== THE PROBLEM ==
Lay out the lines below as a JSON list of strings, one string per line, skipping blank lines and leaving out the pictures.

Dataset records

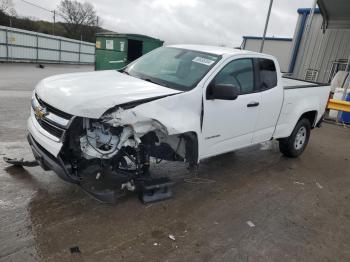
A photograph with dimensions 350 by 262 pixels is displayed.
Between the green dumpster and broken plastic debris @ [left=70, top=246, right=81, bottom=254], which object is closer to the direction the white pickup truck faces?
the broken plastic debris

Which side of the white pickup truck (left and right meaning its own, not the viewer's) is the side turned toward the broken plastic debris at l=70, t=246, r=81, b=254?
front

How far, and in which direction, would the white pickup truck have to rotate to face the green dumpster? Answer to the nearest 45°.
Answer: approximately 135° to its right

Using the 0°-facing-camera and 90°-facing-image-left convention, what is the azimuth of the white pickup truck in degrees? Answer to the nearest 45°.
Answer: approximately 45°

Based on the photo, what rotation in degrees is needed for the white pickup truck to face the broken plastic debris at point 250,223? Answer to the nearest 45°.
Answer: approximately 135° to its left

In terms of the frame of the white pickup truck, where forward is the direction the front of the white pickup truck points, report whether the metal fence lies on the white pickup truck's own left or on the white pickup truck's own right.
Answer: on the white pickup truck's own right

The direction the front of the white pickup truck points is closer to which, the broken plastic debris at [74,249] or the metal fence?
the broken plastic debris
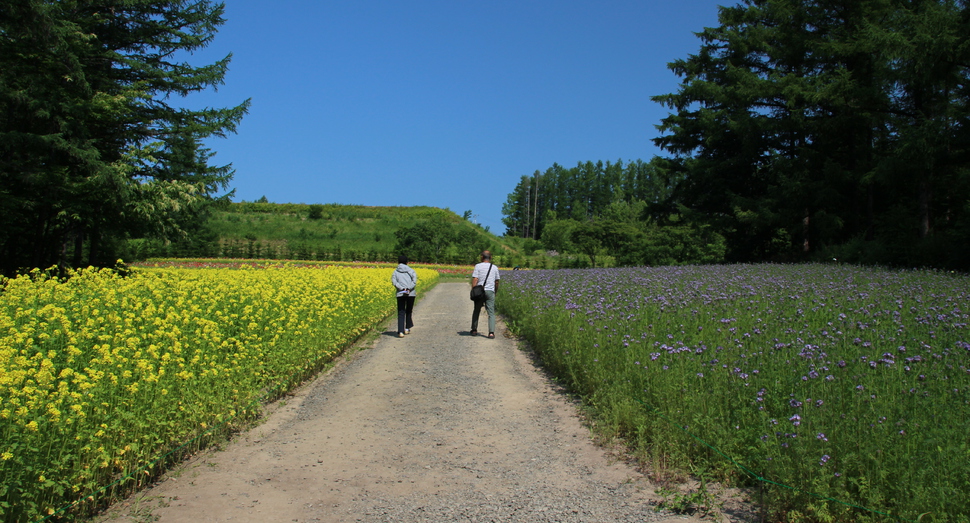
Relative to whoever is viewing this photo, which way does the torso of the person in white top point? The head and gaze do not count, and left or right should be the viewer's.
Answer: facing away from the viewer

== WORKED SOLUTION ==
[
  "A photograph with dimensions 350 by 262 pixels is displayed.",
  "Between the green dumpster and broken plastic debris @ [left=70, top=246, right=81, bottom=254], which object is closer to the direction the white pickup truck faces?",
  "the broken plastic debris",
  "Which side of the white pickup truck (left and right meaning its own, not the viewer's) is the side turned toward the broken plastic debris at l=70, t=246, r=81, b=254?",
  "front",
  "How far, and in which direction, would the white pickup truck have to rotate to face the green dumpster? Answer to the nearest 45°.",
  "Answer: approximately 135° to its right",
  "Using the 0°-facing-camera and 90°-facing-image-left convention, what is the azimuth of the white pickup truck in degrees? Answer to the nearest 45°.",
  "Answer: approximately 45°",
  "Based on the photo, what rotation in degrees is needed for the white pickup truck to face the broken plastic debris at point 250,223? Answer to the nearest 45°.",
  "Answer: approximately 135° to its left",
  "In terms of the frame of the white pickup truck, where forward is the direction the front of the white pickup truck points, report whether the metal fence lies on the white pickup truck's own left or on the white pickup truck's own right.",
  "Answer: on the white pickup truck's own right",
  "The direction the front of the white pickup truck points is closer to which, the broken plastic debris at [74,249] or the metal fence?",
  "the broken plastic debris",
  "Relative to whoever is viewing this photo, which way does the torso of the person in white top point? The head and gaze do not count, and left or right should be the viewer's.",
  "Answer: facing away from the viewer"
]